**TASK REQUIREMENTS**
Please give back, word for word, each line from the start of the entries through the one in which "26 555 3.86" is found.

**PROVIDED RECORDS**
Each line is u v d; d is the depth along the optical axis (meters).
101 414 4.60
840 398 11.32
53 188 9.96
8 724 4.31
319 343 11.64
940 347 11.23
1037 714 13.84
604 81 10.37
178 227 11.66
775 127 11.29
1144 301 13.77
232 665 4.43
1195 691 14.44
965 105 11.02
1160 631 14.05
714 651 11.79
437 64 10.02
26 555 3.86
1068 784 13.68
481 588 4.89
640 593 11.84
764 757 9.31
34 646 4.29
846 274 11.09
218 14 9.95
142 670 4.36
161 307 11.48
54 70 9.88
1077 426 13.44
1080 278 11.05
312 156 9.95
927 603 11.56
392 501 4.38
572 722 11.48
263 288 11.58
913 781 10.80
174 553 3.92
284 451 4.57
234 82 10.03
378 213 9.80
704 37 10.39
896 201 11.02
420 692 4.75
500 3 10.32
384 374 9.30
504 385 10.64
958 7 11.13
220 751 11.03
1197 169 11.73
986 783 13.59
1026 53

**RESULT BELOW**
Each line is u v d; d is the depth along the optical axis (meters).
101 414 4.60
840 398 11.32
53 188 9.96
8 724 4.31
319 343 11.64
940 347 11.23
1037 714 13.84
604 81 10.37
178 227 11.66
775 127 11.29
1144 301 13.77
232 665 4.43
1195 691 14.44
965 105 11.02
1160 631 14.05
714 651 11.79
437 64 10.02
26 555 3.86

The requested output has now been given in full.